I have two 4-drawer file cabinets full of recipes that I have made over the years… There are probably over 10,000 recipes in those dusty drawers. This particular dish is a merger of two yummy recipes from the past. The first is the chicken marinade, and the second, is the sauce. I combined them, and made a few changes to suit my palette. The sauce has a sweet taste with a bit of a kick... I think that you will like it. So, you ready… Let’s get into the kitchen.

yield 4 serving(s)
prep time 6 Hr
cook time 30 Min
method Stove Top

Ingredients For poultry essentials: simmered honey lemon chicken

  • PLAN/PURCHASE
  • THE CHICKEN & MARINADE
  • 2 lg
    chicken breasts, boneless, skinless, about 1 pound
  • 3 clove
    baked garlic, smashed
  • 3 Tbsp
    tamari sauce
  • 3 Tbsp
    apple cider vinegar
  • 2 Tbsp
    grapeseed oil
  • 1 tsp
    salt, kosher variety
  • 1 tsp
    black pepper, freshly ground
  • 1 tsp
    paprika, sweet or hot, your choice
  • THE HONEY/LEMON SAUCE
  • 1/4 c
    fresh clover honey
  • 1 lg
    lemon, juice and zest
  • 2 Tbsp
    tamari sauce
  • 2 Tbsp
    chicken stock, not broth
  • 2 clove
    baked garlic, smashed
  • 1 tsp
    hot sauce (optional)

▶ [DATA SECTION]:

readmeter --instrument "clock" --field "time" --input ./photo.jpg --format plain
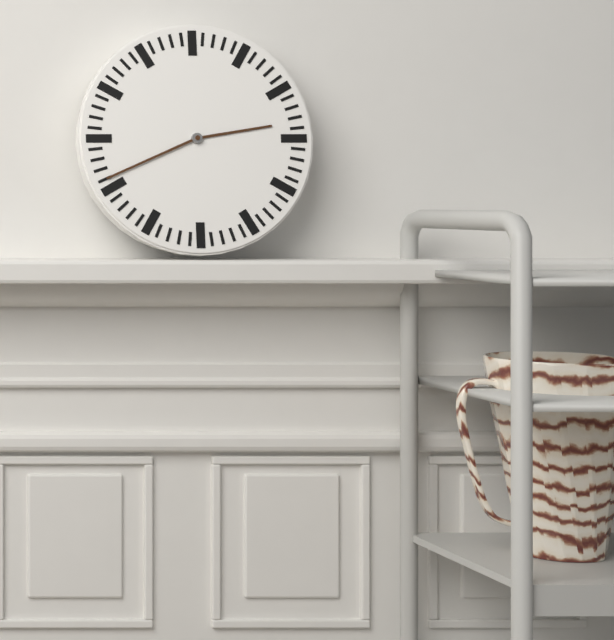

▶ [REQUIRED WORK]: Reproduce the stretch of the honey lemon chicken recipe from "I have two 4-drawer" through "into the kitchen.".

▶ [RESULT OF THIS EXERCISE]:
I have two 4-drawer file cabinets full of recipes that I have made over the years… There are probably over 10,000 recipes in those dusty drawers. This particular dish is a merger of two yummy recipes from the past. The first is the chicken marinade, and the second, is the sauce. I combined them, and made a few changes to suit my palette. The sauce has a sweet taste with a bit of a kick... I think that you will like it. So, you ready… Let’s get into the kitchen.